● THE TASK: Copy the listing in full and exactly, omitting its images.

<<<<

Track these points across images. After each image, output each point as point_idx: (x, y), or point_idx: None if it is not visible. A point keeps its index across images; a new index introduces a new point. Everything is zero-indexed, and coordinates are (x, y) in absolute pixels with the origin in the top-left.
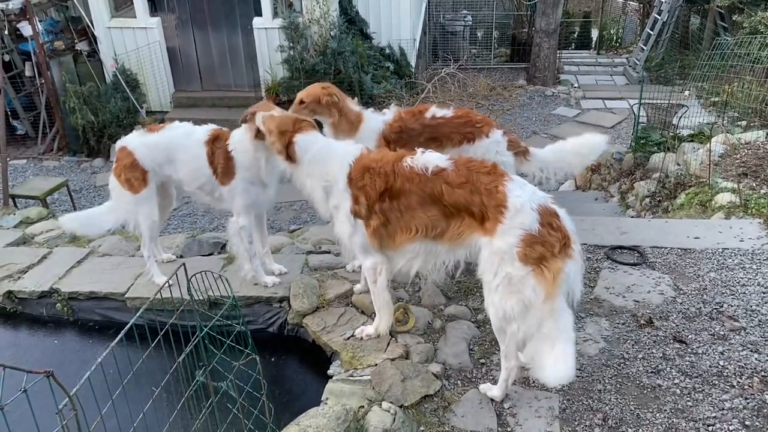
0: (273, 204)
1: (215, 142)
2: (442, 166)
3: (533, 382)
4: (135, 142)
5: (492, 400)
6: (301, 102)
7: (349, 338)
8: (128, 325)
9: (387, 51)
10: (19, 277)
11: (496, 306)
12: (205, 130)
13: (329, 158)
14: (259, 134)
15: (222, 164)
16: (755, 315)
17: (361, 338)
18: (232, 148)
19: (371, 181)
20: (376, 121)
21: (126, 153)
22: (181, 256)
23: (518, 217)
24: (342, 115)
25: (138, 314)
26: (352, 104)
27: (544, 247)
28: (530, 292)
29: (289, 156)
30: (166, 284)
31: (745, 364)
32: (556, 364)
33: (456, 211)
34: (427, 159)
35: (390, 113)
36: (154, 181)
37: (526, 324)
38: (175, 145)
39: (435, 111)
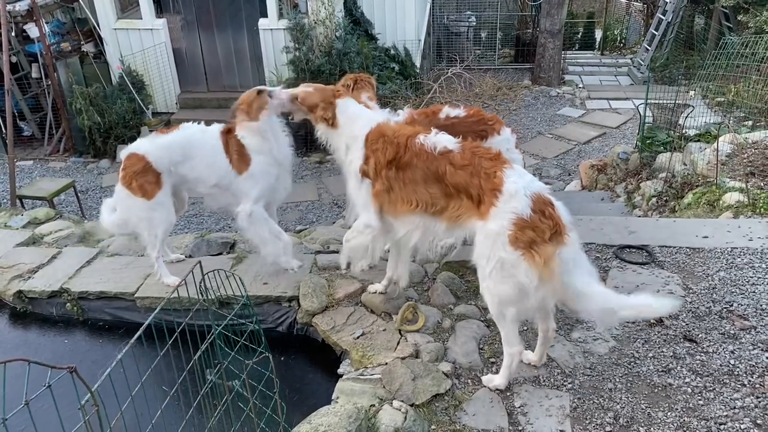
0: (289, 191)
1: (229, 133)
2: (450, 147)
3: (544, 380)
4: (146, 146)
5: (503, 399)
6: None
7: (358, 337)
8: (146, 323)
9: (392, 52)
10: (29, 277)
11: (491, 292)
12: (219, 125)
13: (358, 118)
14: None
15: (237, 151)
16: (765, 314)
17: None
18: (240, 135)
19: (383, 147)
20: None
21: (136, 159)
22: (190, 256)
23: (511, 201)
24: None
25: (155, 313)
26: (364, 96)
27: (534, 232)
28: (524, 276)
29: (333, 121)
30: (182, 283)
31: (756, 362)
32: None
33: (456, 192)
34: (438, 139)
35: (402, 114)
36: (168, 183)
37: (525, 307)
38: (191, 142)
39: (448, 111)
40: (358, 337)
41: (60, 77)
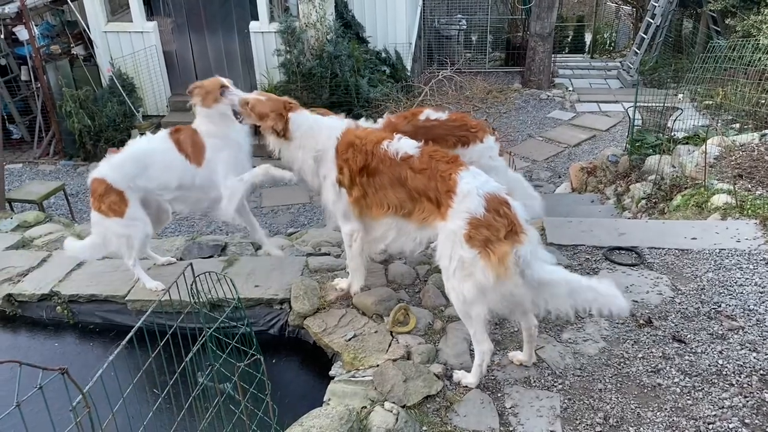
0: (251, 159)
1: (177, 132)
2: (410, 153)
3: (534, 381)
4: (104, 168)
5: (494, 400)
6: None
7: (350, 339)
8: (137, 326)
9: (383, 55)
10: (19, 281)
11: (456, 291)
12: (164, 130)
13: (319, 130)
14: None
15: (191, 144)
16: (753, 314)
17: (337, 292)
18: (195, 126)
19: (353, 155)
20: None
21: (98, 182)
22: (181, 259)
23: (465, 201)
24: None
25: (146, 316)
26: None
27: (489, 230)
28: (481, 275)
29: (284, 133)
30: (167, 289)
31: (743, 362)
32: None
33: (418, 196)
34: (400, 145)
35: (380, 123)
36: (133, 198)
37: (487, 305)
38: (141, 153)
39: (429, 113)
40: (349, 339)
41: (49, 80)
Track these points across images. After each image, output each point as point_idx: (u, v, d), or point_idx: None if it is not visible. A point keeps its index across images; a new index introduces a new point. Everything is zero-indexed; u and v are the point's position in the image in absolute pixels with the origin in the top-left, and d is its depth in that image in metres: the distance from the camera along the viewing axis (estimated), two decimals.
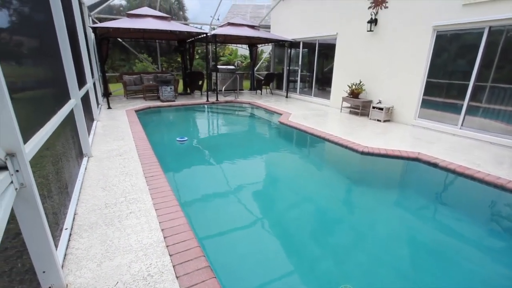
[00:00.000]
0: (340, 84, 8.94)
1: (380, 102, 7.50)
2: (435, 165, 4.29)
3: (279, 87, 13.06)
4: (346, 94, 8.38)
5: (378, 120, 7.27)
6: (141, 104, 8.95)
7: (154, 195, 2.96)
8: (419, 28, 6.41)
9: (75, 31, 5.20)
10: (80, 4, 6.74)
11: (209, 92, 10.21)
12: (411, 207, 3.51)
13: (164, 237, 2.28)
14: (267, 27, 13.45)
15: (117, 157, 4.12)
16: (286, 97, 11.68)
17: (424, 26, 6.29)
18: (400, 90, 7.07)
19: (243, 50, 17.48)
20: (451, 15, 5.79)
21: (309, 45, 10.74)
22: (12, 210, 1.32)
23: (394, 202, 3.67)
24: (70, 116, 3.55)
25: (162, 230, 2.38)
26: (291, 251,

>>>>

● RESPONSE TO THIS TASK:
Track these points across images. After each image, output each point as point_idx: (x, y), or point_idx: None if it is not visible. A point keeps its index across images; a new index introduces a new point. Everything is zero-indexed, and coordinates are (x, y) in absolute pixels with the origin in the top-left.
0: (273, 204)
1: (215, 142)
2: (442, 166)
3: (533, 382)
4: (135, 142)
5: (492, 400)
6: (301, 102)
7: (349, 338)
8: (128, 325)
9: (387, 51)
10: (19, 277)
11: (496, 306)
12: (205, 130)
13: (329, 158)
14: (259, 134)
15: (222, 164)
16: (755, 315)
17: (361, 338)
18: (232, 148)
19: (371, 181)
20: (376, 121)
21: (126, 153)
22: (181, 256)
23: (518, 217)
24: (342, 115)
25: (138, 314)
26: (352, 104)
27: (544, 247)
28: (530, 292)
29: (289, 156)
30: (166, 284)
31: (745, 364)
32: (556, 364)
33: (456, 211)
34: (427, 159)
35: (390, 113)
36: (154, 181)
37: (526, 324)
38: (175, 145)
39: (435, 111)
0: (289, 191)
1: (229, 133)
2: (450, 147)
3: (544, 380)
4: (146, 146)
5: (503, 399)
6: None
7: (358, 337)
8: (146, 323)
9: (392, 52)
10: (29, 277)
11: (491, 292)
12: (219, 125)
13: (358, 118)
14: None
15: (237, 151)
16: (765, 314)
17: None
18: (240, 135)
19: (383, 147)
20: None
21: (136, 159)
22: (190, 256)
23: (511, 201)
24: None
25: (155, 313)
26: (364, 96)
27: (534, 232)
28: (524, 276)
29: (333, 121)
30: (182, 283)
31: (756, 362)
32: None
33: (456, 192)
34: (438, 139)
35: (402, 114)
36: (168, 183)
37: (525, 307)
38: (191, 142)
39: (448, 111)
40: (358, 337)
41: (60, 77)
0: (251, 159)
1: (177, 132)
2: (410, 153)
3: (534, 381)
4: (104, 168)
5: (494, 400)
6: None
7: (350, 339)
8: (137, 326)
9: (383, 55)
10: (19, 281)
11: (456, 291)
12: (164, 130)
13: (319, 130)
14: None
15: (191, 144)
16: (753, 314)
17: (337, 292)
18: (195, 126)
19: (353, 155)
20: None
21: (98, 182)
22: (181, 259)
23: (465, 201)
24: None
25: (146, 316)
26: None
27: (489, 230)
28: (481, 275)
29: (284, 133)
30: (167, 289)
31: (743, 362)
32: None
33: (418, 196)
34: (400, 145)
35: (380, 123)
36: (133, 198)
37: (487, 305)
38: (141, 153)
39: (429, 113)
40: (349, 339)
41: (49, 80)
Track these points across images. After each image, output each point as point_idx: (u, v, d), or point_idx: None if it is not visible. A point keeps its index across images; a new index introduces a new point. Everything is zero-indexed; u and v are the point's position in the image in absolute pixels with the origin in the top-left, and d is its depth in that image in metres: the distance from the camera along the viewing axis (estimated), two decimals.
[00:00.000]
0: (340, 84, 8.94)
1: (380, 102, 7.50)
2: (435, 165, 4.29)
3: (279, 87, 13.06)
4: (346, 94, 8.38)
5: (378, 120, 7.27)
6: (141, 104, 8.95)
7: (154, 195, 2.96)
8: (419, 28, 6.41)
9: (75, 31, 5.20)
10: (80, 4, 6.74)
11: (209, 92, 10.21)
12: (411, 207, 3.51)
13: (164, 237, 2.28)
14: (267, 27, 13.45)
15: (117, 157, 4.12)
16: (286, 97, 11.68)
17: (424, 26, 6.29)
18: (400, 90, 7.07)
19: (243, 50, 17.48)
20: (451, 15, 5.79)
21: (309, 45, 10.74)
22: (12, 210, 1.32)
23: (394, 202, 3.67)
24: (70, 116, 3.55)
25: (162, 230, 2.38)
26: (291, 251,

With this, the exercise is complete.